I clamp my fingers into fists until they ache, trying to force my body into stillness as quiet sobs threaten to take over. It’s second nature to shove them down. I never wanted this. I wanted to be alone. Because alone and unfeeling were the only kind of safety I knew to search for. But now, in the shelter of the darkness, I can’t help but wonder how different my life would have been, if I’d have been allowed to keep this, if I’d tried harder to find what I’d lost when my mother died.

“I trust you too,” I whisper, when his arms are dead weight against me. The truth of it destroys me. There’s no secret worth hiding now. No impossible hopes when who I am still stands between us. When this is over, I’ll tell him, if only so he knows that below Nisse, there was always a girl, and he’d helped her find the path through the dark in the end.

My hands arewarm and dripping wet. The dark of night is absolute. It hides me.

It always hides me.

I feel him before I hear him. I always do, and I don’t need light to know he smiles at the carnage before us. His giant, scarred hands squeeze my small shoulders. I’m the only one—I’m always the only one—who fit in the manor’s window. When he speaks, his voice, his pride, it is my own. The sniveling animal in me cowers away from us both.

“This is it, Nisse.” His voice rumbles, blotting out the sound of weeping in the burning village beyond the front door. “This is your power. This is your strength. This is why men will weep before laying a hand on you. Again and again you’ve proven yourself to me. Proven you’re worthy to share air with the strongest the seas have seen. You do your father proud.

I wake with a start, Ivor’s voice still rippling in my mind. The inn’s room comes into slow focus—the patterned window curtains, the colour of the bedding, the empty corners that harbor no threat.

The space next to me is empty.
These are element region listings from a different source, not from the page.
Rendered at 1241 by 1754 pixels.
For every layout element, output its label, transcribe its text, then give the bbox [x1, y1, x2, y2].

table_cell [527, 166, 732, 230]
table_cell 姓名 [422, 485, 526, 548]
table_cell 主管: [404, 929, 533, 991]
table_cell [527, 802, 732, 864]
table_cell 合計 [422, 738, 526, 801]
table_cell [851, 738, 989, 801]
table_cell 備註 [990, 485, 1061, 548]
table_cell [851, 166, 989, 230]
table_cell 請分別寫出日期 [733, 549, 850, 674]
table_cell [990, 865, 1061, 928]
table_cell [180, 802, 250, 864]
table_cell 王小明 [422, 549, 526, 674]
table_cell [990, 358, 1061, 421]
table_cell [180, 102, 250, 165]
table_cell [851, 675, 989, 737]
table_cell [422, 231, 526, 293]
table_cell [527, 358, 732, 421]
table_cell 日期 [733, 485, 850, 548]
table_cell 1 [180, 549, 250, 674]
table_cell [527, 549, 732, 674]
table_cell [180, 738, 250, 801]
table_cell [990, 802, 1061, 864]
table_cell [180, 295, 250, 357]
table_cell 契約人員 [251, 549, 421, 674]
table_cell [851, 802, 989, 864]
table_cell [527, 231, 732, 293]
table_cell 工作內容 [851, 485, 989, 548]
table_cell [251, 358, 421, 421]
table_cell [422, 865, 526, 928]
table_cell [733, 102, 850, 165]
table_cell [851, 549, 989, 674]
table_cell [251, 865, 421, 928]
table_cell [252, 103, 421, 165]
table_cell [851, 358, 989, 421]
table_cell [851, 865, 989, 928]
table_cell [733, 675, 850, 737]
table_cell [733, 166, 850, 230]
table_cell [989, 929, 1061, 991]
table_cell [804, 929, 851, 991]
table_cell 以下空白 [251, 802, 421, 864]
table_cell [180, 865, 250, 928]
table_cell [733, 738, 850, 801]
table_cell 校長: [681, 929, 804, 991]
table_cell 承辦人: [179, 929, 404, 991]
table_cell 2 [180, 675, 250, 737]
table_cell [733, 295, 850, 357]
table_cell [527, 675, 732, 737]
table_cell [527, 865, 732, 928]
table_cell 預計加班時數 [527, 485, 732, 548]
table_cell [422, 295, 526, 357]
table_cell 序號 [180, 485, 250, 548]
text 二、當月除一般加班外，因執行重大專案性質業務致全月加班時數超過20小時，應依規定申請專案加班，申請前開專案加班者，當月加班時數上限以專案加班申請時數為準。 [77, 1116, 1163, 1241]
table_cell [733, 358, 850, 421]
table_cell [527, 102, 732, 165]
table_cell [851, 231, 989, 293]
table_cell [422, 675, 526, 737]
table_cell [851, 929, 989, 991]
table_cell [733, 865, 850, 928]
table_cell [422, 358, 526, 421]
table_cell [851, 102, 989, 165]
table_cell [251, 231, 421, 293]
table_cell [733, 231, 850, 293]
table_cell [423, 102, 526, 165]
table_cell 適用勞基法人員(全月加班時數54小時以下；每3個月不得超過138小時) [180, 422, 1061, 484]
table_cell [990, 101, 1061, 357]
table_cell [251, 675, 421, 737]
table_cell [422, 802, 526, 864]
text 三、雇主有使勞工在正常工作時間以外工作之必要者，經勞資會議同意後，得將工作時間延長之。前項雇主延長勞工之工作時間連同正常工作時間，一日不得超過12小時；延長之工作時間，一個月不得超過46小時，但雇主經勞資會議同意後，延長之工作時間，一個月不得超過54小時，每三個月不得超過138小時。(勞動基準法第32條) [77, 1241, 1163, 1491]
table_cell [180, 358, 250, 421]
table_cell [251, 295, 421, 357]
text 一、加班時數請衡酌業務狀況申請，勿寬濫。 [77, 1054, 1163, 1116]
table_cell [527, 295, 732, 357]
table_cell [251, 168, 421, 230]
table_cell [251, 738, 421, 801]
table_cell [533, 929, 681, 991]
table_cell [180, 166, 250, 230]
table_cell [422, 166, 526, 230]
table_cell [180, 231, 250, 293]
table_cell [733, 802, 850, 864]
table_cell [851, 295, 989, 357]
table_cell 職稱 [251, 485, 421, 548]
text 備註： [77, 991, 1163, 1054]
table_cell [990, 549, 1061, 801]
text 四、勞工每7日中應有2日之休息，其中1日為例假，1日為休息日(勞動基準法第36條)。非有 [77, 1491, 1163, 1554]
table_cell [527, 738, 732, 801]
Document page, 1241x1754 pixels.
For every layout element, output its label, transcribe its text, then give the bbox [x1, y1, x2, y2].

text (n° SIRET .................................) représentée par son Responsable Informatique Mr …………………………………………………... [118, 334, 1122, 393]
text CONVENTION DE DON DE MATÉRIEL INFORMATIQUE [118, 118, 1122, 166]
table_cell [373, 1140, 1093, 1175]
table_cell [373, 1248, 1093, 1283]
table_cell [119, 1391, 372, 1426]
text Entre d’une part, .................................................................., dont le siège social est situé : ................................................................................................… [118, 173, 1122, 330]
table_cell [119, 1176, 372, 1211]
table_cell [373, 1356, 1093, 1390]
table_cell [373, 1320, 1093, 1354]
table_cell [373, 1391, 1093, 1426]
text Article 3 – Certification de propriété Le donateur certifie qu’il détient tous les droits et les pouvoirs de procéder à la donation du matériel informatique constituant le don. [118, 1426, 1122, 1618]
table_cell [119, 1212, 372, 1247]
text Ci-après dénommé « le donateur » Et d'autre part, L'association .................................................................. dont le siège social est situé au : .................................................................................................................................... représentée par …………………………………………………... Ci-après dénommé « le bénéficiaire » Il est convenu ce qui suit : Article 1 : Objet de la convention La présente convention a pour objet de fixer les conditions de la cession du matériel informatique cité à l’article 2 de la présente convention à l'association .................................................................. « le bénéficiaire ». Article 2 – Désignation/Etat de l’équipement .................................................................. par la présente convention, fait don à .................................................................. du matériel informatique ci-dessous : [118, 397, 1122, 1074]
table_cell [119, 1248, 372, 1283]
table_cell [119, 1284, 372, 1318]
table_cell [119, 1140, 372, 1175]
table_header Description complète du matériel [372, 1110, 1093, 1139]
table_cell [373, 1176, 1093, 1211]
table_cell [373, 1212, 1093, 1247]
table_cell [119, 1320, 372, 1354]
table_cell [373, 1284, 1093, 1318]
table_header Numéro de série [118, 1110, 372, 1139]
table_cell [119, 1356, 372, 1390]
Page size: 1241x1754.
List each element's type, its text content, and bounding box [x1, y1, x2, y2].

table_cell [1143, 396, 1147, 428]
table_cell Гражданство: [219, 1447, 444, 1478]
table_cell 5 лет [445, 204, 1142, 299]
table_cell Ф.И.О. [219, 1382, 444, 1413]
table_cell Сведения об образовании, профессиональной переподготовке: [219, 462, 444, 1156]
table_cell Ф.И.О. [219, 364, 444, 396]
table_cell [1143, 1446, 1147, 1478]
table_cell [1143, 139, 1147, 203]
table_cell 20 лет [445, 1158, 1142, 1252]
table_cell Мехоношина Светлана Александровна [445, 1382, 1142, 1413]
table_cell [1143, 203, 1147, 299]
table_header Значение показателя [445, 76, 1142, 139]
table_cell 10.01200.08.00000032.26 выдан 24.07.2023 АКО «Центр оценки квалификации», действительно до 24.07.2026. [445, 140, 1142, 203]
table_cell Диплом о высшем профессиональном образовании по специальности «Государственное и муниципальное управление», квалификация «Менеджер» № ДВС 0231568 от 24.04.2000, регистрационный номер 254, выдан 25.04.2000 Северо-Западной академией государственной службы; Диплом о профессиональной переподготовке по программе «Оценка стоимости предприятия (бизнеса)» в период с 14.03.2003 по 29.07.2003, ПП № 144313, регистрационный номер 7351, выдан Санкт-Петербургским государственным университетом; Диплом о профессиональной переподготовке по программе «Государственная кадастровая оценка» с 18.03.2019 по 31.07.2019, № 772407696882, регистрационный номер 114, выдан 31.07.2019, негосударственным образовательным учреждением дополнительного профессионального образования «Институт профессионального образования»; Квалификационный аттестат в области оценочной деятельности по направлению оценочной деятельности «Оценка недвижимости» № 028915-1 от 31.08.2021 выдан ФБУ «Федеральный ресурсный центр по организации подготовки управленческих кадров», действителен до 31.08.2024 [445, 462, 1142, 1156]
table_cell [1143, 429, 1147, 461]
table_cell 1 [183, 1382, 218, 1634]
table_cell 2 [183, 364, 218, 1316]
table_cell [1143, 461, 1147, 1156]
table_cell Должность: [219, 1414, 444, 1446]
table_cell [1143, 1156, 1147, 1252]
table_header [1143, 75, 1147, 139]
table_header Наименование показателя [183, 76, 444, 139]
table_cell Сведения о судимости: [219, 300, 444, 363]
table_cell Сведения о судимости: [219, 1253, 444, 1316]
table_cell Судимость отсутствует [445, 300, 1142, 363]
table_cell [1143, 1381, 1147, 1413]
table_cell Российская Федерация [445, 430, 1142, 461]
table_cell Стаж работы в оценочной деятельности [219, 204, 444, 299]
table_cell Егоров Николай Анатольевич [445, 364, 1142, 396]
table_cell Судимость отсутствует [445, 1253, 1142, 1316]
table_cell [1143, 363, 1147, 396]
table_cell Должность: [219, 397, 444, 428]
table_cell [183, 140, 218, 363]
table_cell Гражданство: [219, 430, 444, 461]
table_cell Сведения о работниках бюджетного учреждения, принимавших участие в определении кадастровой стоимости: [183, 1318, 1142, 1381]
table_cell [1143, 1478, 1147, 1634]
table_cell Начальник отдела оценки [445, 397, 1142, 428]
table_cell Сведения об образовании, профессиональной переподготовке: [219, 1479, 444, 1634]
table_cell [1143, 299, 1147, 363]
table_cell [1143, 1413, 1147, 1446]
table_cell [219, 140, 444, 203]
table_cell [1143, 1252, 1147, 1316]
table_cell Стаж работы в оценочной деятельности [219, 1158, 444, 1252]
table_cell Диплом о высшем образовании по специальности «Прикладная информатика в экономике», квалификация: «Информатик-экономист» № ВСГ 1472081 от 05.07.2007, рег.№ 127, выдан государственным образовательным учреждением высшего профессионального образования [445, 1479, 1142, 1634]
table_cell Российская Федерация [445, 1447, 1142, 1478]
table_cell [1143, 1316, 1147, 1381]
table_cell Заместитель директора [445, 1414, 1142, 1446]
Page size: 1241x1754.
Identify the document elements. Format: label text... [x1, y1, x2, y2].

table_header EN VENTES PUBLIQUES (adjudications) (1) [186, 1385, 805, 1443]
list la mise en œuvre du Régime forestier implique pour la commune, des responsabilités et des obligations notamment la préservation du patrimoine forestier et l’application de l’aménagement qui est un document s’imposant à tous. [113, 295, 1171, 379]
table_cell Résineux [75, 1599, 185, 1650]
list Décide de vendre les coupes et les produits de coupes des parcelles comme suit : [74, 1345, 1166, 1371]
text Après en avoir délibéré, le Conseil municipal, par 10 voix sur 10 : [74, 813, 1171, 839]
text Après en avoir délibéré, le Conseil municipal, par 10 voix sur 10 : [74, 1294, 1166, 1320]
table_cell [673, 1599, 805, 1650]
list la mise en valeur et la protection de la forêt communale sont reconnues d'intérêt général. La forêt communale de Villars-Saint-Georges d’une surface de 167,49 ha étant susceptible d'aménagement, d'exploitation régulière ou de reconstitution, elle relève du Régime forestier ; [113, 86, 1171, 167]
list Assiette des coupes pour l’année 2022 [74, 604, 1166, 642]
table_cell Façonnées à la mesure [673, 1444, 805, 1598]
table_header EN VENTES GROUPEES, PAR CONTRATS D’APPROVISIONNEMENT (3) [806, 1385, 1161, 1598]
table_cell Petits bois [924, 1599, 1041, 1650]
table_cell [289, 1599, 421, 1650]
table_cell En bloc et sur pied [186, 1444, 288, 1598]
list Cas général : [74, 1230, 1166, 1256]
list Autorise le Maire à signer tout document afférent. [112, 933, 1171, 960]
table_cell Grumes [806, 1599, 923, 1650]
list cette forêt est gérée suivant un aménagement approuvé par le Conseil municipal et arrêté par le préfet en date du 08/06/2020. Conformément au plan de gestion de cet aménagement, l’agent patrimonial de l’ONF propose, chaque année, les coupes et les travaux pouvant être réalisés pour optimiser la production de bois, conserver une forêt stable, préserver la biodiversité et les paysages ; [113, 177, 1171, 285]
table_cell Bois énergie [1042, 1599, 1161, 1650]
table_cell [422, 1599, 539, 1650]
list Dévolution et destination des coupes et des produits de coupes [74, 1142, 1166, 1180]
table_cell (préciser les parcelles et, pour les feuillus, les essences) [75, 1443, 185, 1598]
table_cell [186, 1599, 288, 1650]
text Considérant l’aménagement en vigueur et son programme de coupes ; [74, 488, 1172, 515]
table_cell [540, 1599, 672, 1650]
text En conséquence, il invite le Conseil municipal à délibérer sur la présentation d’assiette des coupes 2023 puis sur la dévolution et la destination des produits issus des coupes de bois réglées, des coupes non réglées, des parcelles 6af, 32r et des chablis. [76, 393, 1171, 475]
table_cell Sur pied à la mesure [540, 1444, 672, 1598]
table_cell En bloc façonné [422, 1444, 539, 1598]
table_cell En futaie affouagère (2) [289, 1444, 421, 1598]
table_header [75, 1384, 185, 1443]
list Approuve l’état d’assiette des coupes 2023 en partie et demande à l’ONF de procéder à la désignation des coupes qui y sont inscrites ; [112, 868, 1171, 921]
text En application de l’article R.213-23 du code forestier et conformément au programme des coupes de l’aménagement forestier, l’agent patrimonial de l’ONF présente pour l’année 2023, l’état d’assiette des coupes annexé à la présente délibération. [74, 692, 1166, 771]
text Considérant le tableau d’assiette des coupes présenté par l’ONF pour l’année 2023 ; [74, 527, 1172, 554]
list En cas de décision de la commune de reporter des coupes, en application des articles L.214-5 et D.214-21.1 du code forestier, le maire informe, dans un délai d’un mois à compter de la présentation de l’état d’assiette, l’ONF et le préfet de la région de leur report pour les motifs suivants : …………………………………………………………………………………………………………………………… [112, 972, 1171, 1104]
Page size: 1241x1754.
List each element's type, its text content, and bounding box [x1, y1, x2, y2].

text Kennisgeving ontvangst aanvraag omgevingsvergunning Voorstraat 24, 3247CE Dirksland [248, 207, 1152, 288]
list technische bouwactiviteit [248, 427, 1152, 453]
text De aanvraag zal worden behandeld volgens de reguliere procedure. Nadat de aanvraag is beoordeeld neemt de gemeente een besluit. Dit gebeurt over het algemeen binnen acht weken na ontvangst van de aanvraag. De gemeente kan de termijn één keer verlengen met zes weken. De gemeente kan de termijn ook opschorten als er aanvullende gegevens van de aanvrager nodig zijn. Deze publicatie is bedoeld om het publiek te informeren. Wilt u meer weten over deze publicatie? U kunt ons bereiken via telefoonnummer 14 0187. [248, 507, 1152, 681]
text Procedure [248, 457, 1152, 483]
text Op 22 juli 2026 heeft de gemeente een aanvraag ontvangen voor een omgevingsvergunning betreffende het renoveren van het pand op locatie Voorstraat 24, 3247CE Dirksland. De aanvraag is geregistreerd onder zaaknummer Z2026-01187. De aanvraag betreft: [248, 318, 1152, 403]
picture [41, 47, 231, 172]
Rune pads to the door, wearing bottoms now, apparently to answer the knock that woke us both. When he opens it, the hinges don’t squeak, and warm light squeezes through the door frame to illuminate the bed in a sharp rectangle of light. Elio stands on the other side. His face is wan, worried, and dread licks up my spine, never eager to leave me alone for more than a breath.